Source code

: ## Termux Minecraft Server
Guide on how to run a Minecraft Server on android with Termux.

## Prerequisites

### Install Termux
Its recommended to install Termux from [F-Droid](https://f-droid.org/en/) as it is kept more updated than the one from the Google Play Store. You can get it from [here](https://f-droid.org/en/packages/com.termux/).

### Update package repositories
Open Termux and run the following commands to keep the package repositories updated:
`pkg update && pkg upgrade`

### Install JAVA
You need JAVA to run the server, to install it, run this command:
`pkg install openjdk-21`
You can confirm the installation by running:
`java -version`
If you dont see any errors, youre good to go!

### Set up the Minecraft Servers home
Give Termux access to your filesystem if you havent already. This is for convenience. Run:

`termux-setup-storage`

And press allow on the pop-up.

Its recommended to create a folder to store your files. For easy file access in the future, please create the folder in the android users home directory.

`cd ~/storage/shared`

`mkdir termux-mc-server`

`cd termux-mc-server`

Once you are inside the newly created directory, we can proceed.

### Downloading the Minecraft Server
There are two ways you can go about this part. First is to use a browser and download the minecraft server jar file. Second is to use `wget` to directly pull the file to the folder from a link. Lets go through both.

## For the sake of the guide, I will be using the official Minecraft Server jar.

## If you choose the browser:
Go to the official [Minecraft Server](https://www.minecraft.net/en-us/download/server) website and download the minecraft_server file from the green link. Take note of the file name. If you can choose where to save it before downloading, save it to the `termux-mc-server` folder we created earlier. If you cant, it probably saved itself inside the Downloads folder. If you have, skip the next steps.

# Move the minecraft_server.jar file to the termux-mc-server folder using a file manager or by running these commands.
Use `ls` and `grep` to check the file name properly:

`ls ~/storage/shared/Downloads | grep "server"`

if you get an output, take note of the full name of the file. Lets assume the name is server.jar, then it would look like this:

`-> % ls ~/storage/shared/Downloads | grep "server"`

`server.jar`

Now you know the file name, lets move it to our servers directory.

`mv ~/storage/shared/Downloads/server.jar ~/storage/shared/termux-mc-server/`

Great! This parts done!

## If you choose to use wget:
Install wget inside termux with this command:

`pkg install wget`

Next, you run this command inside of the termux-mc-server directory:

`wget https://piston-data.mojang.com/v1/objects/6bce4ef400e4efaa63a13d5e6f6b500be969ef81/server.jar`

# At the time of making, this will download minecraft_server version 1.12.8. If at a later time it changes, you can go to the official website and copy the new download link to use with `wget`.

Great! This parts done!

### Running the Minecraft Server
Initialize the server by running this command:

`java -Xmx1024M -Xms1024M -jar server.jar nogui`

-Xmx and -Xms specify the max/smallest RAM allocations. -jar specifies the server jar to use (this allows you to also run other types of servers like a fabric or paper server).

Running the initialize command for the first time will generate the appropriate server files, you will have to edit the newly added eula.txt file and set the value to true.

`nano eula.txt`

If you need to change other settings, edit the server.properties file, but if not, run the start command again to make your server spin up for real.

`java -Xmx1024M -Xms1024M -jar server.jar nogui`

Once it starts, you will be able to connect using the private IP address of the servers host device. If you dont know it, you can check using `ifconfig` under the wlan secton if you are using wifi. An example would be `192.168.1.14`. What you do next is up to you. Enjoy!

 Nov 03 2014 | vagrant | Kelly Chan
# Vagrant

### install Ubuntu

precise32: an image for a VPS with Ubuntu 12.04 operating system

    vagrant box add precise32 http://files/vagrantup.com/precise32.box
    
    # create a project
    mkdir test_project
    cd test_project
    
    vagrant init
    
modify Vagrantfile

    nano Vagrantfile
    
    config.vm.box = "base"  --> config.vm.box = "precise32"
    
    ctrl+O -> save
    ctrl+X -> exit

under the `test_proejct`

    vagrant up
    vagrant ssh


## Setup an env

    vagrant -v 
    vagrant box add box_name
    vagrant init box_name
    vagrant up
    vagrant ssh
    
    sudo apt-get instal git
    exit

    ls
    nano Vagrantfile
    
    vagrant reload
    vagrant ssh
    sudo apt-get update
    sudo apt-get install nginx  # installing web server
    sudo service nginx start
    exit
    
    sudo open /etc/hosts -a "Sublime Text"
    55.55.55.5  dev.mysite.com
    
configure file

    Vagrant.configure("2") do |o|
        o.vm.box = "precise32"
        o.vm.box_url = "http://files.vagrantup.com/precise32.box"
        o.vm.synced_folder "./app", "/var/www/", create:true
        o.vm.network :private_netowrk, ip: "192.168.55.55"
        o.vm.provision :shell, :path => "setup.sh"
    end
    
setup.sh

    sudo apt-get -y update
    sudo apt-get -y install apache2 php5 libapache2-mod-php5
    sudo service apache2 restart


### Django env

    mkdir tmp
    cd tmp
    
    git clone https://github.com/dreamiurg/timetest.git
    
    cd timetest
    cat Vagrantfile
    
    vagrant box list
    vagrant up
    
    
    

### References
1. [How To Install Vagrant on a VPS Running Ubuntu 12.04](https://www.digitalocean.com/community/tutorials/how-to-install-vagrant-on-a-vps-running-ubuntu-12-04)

◇ ◇ ◇

## EXERCISE
Extract each line holding the word "updated" from the records.

## OUTPUT OF THE TASK
Its recommended to install Termux from [F-Droid](https://f-droid.org/en/) as it is kept more updated than the one from the Google Play Store. You can get it from [here](https://f-droid.org/en/packages/com.termux/).
Open Termux and run the following commands to keep the package repositories updated:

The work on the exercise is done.